Top of Data shown

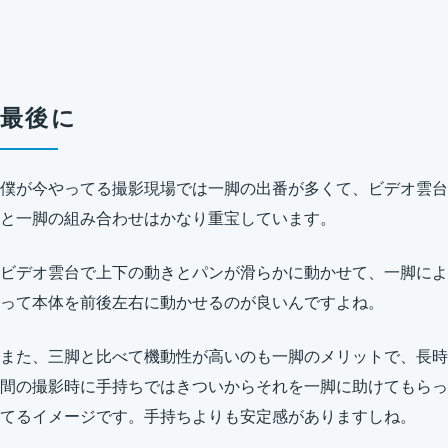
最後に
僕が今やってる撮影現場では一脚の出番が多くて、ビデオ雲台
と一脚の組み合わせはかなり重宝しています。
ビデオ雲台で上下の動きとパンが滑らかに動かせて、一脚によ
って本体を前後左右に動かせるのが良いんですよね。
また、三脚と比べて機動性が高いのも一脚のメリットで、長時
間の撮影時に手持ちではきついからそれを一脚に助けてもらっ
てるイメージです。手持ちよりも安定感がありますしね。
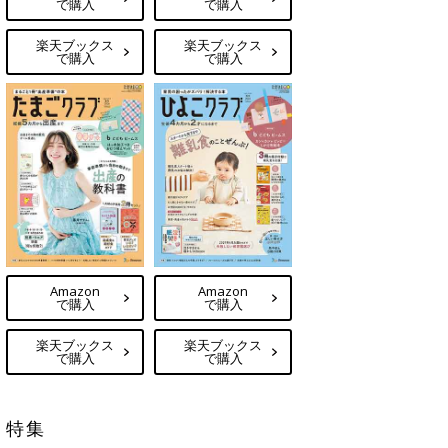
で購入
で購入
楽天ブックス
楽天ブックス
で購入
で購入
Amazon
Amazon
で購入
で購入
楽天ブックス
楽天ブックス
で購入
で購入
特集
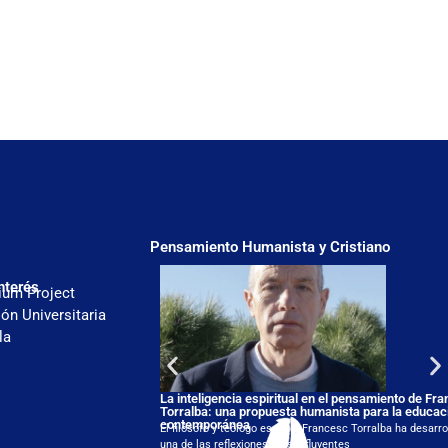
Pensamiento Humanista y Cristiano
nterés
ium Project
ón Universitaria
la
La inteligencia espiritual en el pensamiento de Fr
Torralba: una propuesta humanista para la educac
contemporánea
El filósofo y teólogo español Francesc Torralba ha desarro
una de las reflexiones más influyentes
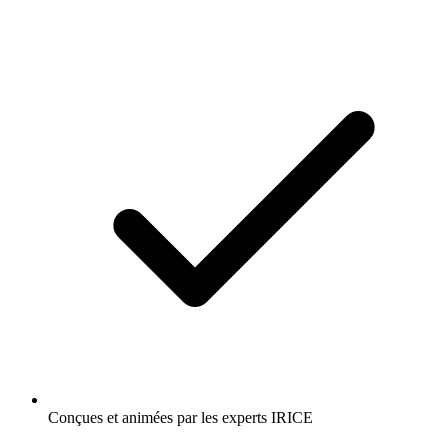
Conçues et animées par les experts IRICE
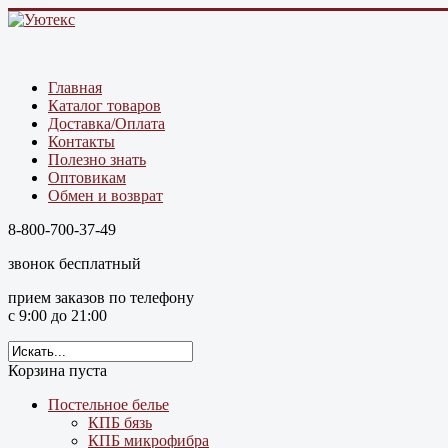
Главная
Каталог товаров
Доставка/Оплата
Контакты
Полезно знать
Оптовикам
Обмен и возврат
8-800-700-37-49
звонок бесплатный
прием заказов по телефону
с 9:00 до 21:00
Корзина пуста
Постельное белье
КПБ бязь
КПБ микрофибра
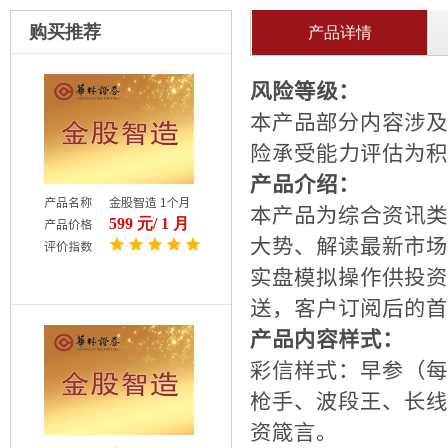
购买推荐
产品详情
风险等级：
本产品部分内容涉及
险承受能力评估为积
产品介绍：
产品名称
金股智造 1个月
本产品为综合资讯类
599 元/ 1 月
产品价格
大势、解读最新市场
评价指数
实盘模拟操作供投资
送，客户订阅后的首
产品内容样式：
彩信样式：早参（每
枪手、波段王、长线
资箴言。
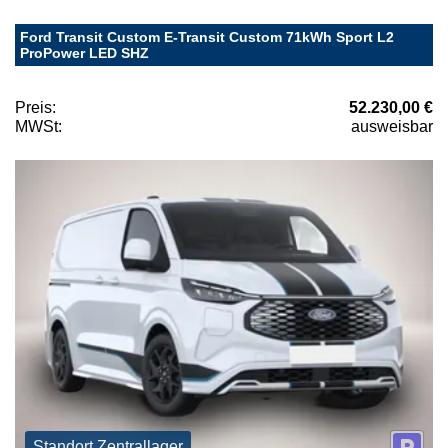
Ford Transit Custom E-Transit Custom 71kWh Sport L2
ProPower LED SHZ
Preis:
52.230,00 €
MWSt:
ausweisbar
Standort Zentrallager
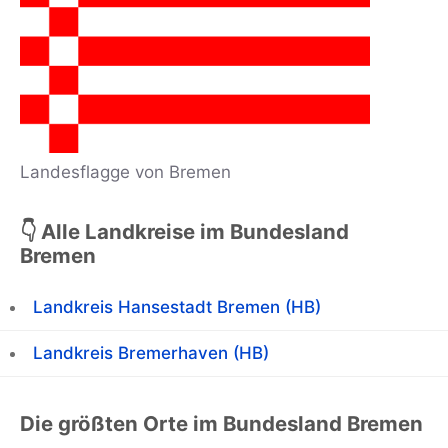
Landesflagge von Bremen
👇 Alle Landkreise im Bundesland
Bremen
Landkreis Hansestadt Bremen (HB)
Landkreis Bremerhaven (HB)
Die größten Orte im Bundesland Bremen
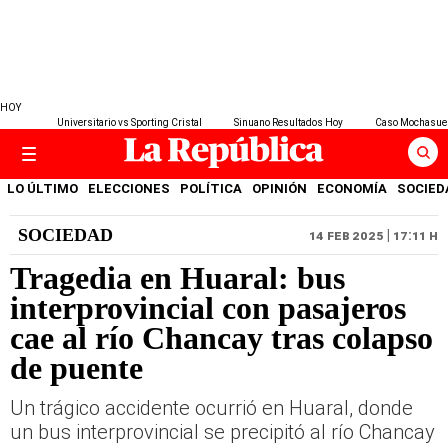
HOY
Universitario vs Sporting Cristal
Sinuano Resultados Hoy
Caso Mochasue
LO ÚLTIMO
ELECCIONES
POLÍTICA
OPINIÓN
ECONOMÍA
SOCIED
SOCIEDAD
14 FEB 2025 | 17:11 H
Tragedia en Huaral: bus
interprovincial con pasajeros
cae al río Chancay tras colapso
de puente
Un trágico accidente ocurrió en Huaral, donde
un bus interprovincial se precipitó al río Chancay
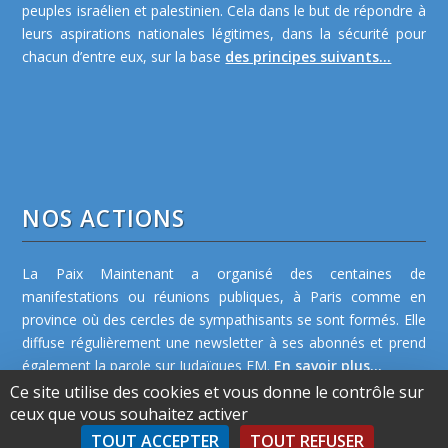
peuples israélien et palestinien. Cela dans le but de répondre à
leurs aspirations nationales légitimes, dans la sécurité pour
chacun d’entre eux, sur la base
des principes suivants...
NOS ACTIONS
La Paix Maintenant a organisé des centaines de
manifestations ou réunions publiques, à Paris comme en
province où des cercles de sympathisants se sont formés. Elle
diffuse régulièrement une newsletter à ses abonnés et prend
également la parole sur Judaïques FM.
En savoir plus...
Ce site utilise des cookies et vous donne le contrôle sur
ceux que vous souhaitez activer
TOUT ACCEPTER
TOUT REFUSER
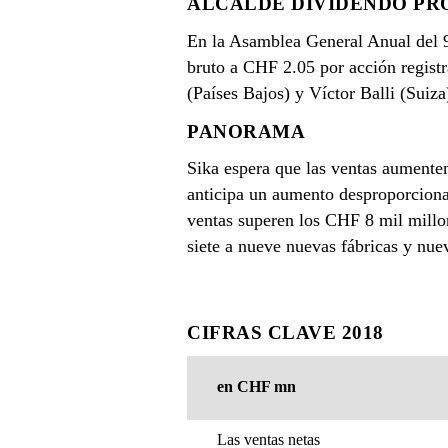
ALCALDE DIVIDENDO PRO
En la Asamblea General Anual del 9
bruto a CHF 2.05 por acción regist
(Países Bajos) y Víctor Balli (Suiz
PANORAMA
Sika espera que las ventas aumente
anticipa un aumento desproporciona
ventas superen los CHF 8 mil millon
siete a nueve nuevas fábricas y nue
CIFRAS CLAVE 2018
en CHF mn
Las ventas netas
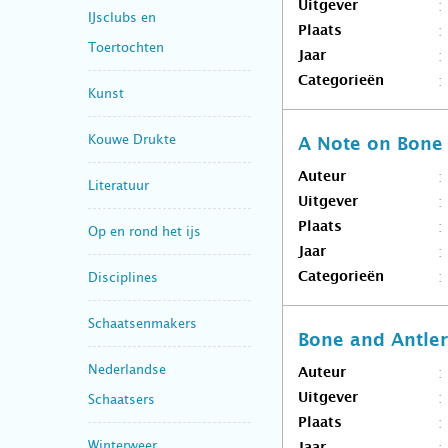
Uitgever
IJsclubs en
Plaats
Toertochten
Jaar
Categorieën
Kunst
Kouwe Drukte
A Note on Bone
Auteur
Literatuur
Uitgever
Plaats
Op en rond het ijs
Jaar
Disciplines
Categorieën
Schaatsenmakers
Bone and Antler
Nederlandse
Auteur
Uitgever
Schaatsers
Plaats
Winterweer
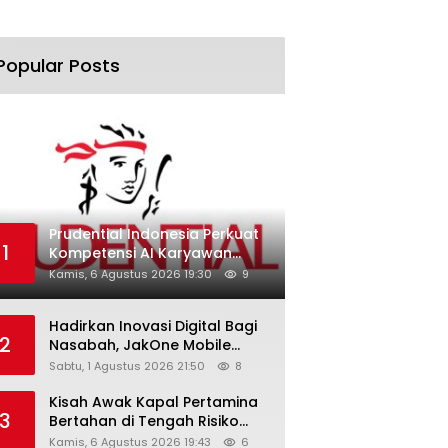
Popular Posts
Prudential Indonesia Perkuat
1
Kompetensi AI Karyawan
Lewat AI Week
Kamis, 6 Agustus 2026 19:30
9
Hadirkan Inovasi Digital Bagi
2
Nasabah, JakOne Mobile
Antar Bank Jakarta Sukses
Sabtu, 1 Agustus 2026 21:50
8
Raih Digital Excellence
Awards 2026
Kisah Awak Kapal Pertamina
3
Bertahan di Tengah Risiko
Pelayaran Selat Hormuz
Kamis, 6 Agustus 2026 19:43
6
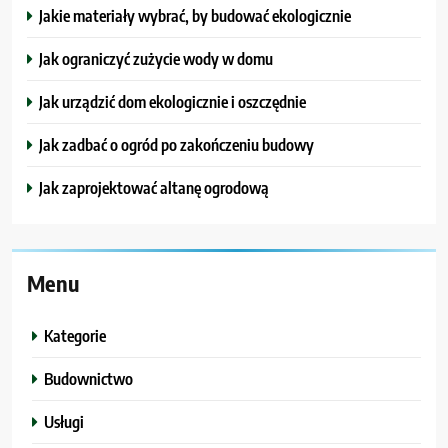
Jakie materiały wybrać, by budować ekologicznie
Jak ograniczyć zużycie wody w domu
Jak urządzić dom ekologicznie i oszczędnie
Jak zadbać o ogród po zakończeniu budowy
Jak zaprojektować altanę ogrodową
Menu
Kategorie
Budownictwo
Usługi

Bottom of Data shown

Write out every line of text from all the rows above without changing anything, and leave out the pictures.

▶ _Result of the exercise_
最後に
僕が今やってる撮影現場では一脚の出番が多くて、ビデオ雲台
と一脚の組み合わせはかなり重宝しています。
ビデオ雲台で上下の動きとパンが滑らかに動かせて、一脚によ
って本体を前後左右に動かせるのが良いんですよね。
また、三脚と比べて機動性が高いのも一脚のメリットで、長時
間の撮影時に手持ちではきついからそれを一脚に助けてもらっ
てるイメージです。手持ちよりも安定感がありますしね。
で購入
で購入
楽天ブックス
楽天ブックス
で購入
で購入
Amazon
Amazon
で購入
で購入
楽天ブックス
楽天ブックス
で購入
で購入
特集
Pensamiento Humanista y Cristiano
nterés
ium Project
ón Universitaria
la
La inteligencia espiritual en el pensamiento de Fr
Torralba: una propuesta humanista para la educac
contemporánea
El filósofo y teólogo español Francesc Torralba ha desarro
una de las reflexiones más influyentes
Conçues et animées par les experts IRICE
Главная
Каталог товаров
Доставка/Оплата
Контакты
Полезно знать
Оптовикам
Обмен и возврат
8-800-700-37-49
звонок бесплатный
прием заказов по телефону
с 9:00 до 21:00
Корзина пуста
Постельное белье
КПБ бязь
КПБ микрофибра
购买推荐
产品详情
风险等级：
本产品部分内容涉及
险承受能力评估为积
产品介绍：
产品名称
金股智造 1个月
本产品为综合资讯类
599 元/ 1 月
产品价格
大势、解读最新市场
评价指数
实盘模拟操作供投资
送，客户订阅后的首
产品内容样式：
彩信样式：早参（每
枪手、波段王、长线
资箴言。
Ford Transit Custom E-Transit Custom 71kWh Sport L2
ProPower LED SHZ
Preis:
52.230,00 €
MWSt:
ausweisbar
Standort Zentrallager
Landesflagge von Bremen
👇 Alle Landkreise im Bundesland
Bremen
Landkreis Hansestadt Bremen (HB)
Landkreis Bremerhaven (HB)
Die größten Orte im Bundesland Bremen
HOY
Universitario vs Sporting Cristal
Sinuano Resultados Hoy
Caso Mochasue
LO ÚLTIMO
ELECCIONES
POLÍTICA
OPINIÓN
ECONOMÍA
SOCIED
SOCIEDAD
14 FEB 2025 | 17:11 H
Tragedia en Huaral: bus
interprovincial con pasajeros
cae al río Chancay tras colapso
de puente
Un trágico accidente ocurrió en Huaral, donde
un bus interprovincial se precipitó al río Chancay
peuples israélien et palestinien. Cela dans le but de répondre à
leurs aspirations nationales légitimes, dans la sécurité pour
chacun d’entre eux, sur la base
des principes suivants...
NOS ACTIONS
La Paix Maintenant a organisé des centaines de
manifestations ou réunions publiques, à Paris comme en
province où des cercles de sympathisants se sont formés. Elle
diffuse régulièrement une newsletter à ses abonnés et prend
également la parole sur Judaïques FM.
En savoir plus...
Ce site utilise des cookies et vous donne le contrôle sur
ceux que vous souhaitez activer
TOUT ACCEPTER
TOUT REFUSER
ALCALDE DIVIDENDO PRO
En la Asamblea General Anual del 9
bruto a CHF 2.05 por acción regist
(Países Bajos) y Víctor Balli (Suiz
PANORAMA
Sika espera que las ventas aumente
anticipa un aumento desproporciona
ventas superen los CHF 8 mil millon
siete a nueve nuevas fábricas y nue
CIFRAS CLAVE 2018
en CHF mn
Las ventas netas
Uitgever
IJsclubs en
Plaats
Toertochten
Jaar
Categorieën
Kunst
Kouwe Drukte
A Note on Bone
Auteur
Literatuur
Uitgever
Plaats
Op en rond het ijs
Jaar
Disciplines
Categorieën
Schaatsenmakers
Bone and Antler
Nederlandse
Auteur
Uitgever
Schaatsers
Plaats
Winterweer
Popular Posts
Prudential Indonesia Perkuat
1
Kompetensi AI Karyawan
Lewat AI Week
Kamis, 6 Agustus 2026 19:30
9
Hadirkan Inovasi Digital Bagi
2
Nasabah, JakOne Mobile
Antar Bank Jakarta Sukses
Sabtu, 1 Agustus 2026 21:50
8
Raih Digital Excellence
Awards 2026
Kisah Awak Kapal Pertamina
3
Bertahan di Tengah Risiko
Pelayaran Selat Hormuz
Kamis, 6 Agustus 2026 19:43
6
Jakie materiały wybrać, by budować ekologicznie
Jak ograniczyć zużycie wody w domu
Jak urządzić dom ekologicznie i oszczędnie
Jak zadbać o ogród po zakończeniu budowy
Jak zaprojektować altanę ogrodową
Menu
Kategorie
Budownictwo
Usługi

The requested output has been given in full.